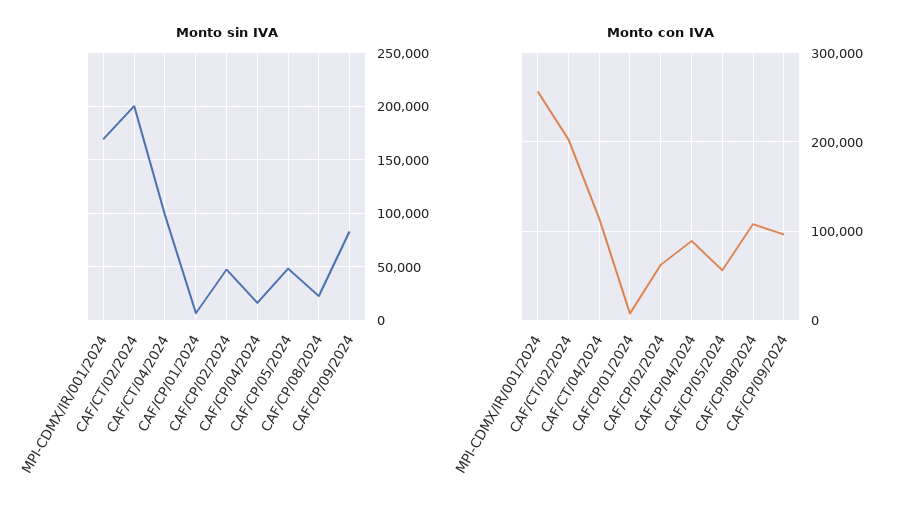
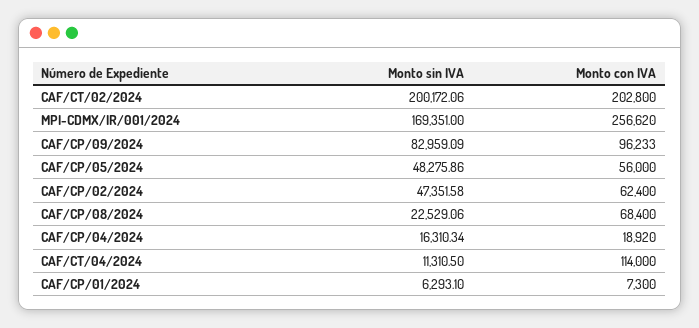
  {
    "Monto sin IVA": {
      "MPI-CDMX/IR/001/2024": 169351,
      "CAF/CT/02/2024": 200172.06,
-     "CAF/CT/04/2024": 100000,
+     "CAF/CT/04/2024": 11310.5,
      "CAF/CP/01/2024": 6293.1,
      "CAF/CP/02/2024": 47351.58,
      "CAF/CP/04/2024": 16310.34,
      "CAF/CP/05/2024": 48275.86,
      "CAF/CP/08/2024": 22529.06,
      "CAF/CP/09/2024": 82959.09
    },
    "Monto con IVA": {
      "MPI-CDMX/IR/001/2024": 256620,
      "CAF/CT/02/2024": 202800,
      "CAF/CT/04/2024": 114000,
      "CAF/CP/01/2024": 7300,
      "CAF/CP/02/2024": 62400,
-     "CAF/CP/04/2024": 90000,
+     "CAF/CP/04/2024": 18920,
      "CAF/CP/05/2024": 56000,
-     "CAF/CP/08/2024": 110000,
+     "CAF/CP/08/2024": 68400,
      "CAF/CP/09/2024": 96233
    }
  }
◇ ◇ ◇ ◇ ◇
Among the entries above, how many lines include the word "CDMX"? Reply with the number only.

2